I tried multiple times in shallow water. Every time, my panic resulted in me shooting up to the surface and gasping for air. I usually also started crying, and had a hard time catching my breath. It was terrible.

I tried doing it deeper under water, thinking that I would not be able to escape by rushing to the surface. But I tried anyways. It was so dangerous, and so stupid, but I panicked and reacted by launching myself up, losing my regulator, and not being able to breathe. It was scary and stupid and honestly, pretty embarrassing.

But it taught me a wonderful life lesson.

When I reacted this way in the deep water, my instructor was there with me and saw it happen. He shot himself up to the surface right alongside me. Before I even realized what had happened, he was next to me and inflating my BCD so that I would float on the surface. I was crying and hardly breathing, but he was calm and collected. We went back down with a plan.

After I collected myself, I was ready to try again. I knelt on the bottom of the ocean, while my instructor knelt in front of me. He helped me to find a calm and steady breathing pace. He asked if I was ready, and let me say no multiple times. Then finally, I removed my mask. He grabbed my arm, holding me in place and letting me know that he was there, that I was safe. I sat there and felt the panic in my chest, but reminded myself over and over that I was okay. My breathing was shallow and labored, but I was breathing! I stayed like this, just breathing through my regulator, until my body realized that it was safe. Everything was okay.

I put my mask back on my face and blew the water out. My instructor, and all the other divers with us, clapped and gave me high fives. It was an incredible feeling of accomplishment.

There is no way that I could have done this without my instructor. Seriously. Not a chance.

I tried so many times on my own, and failed every time. It was only when I had a partner that I was able to succeed. Someone to remind me that I was safe, to show me patience, and to hold me in place while I fought through my panic attack. (This is probably a good place to remind everyone how important it is to dive with a buddy!)

Yet again, this very important lesson I learned in diving translates to life on land as well. Everything that you do will be made better by those around you. Sometimes, they may only be possible with the right people around you. It is so important to surround yourself with people that make you feel safe and build you up to be a better person.

4. There is always more to discover

This lesson seems so obvious that I almost don’t even need to say it! But the more that I am reminded of my humble position as a human, the more this life lesson sinks in. (Pun intended.)

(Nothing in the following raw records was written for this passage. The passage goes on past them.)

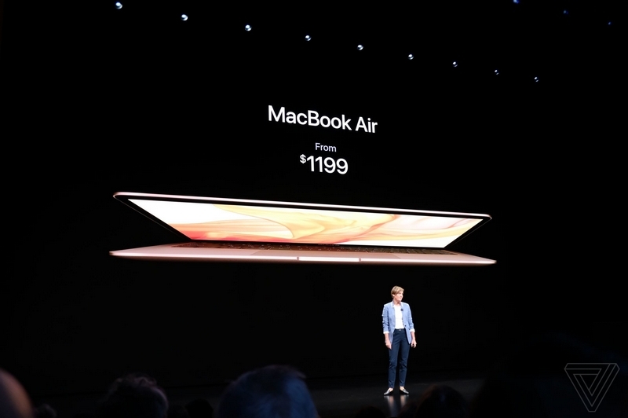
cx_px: 314
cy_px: 209
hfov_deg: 54.5
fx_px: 610
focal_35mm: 35
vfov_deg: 37.8
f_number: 4
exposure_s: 1/125
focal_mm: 23.3
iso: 3200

Every time I go diving I see a new type of fish, or piece of coral, that I’ve never seen before. I will move my body in such a way that will feel different than I’ve felt before. I will visit a new piece of the ocean, or a new corner of the world, that I never had the pleasure to experience before.

two tank dive discover scuba dive coral and fish with Hawaii Eco Divers

There is still so much of the ocean that hasn’t been discovered. I am not going to be the one to make any scientific breakthrough discoveries, but I experience personal discoveries every time I put myself out there and go diving.

Life has so much to offer for those that decide to indulge in it. We have millions of opportunities every day to discover and experience something new. It seems as though we sell ourselves short far too often, thinking that we aren’t good enough or aren’t worthy enough to try something new. To travel to a new country To cook a meal with an exciting new ingredient. To ask the cute barista on a date. To ride your bike down a back road you haven’t seen before. To join a book club.

There are new discoveries to be made around every corner! So swim around the coral, or bike around the block, and let yourself experience more of life than ever before.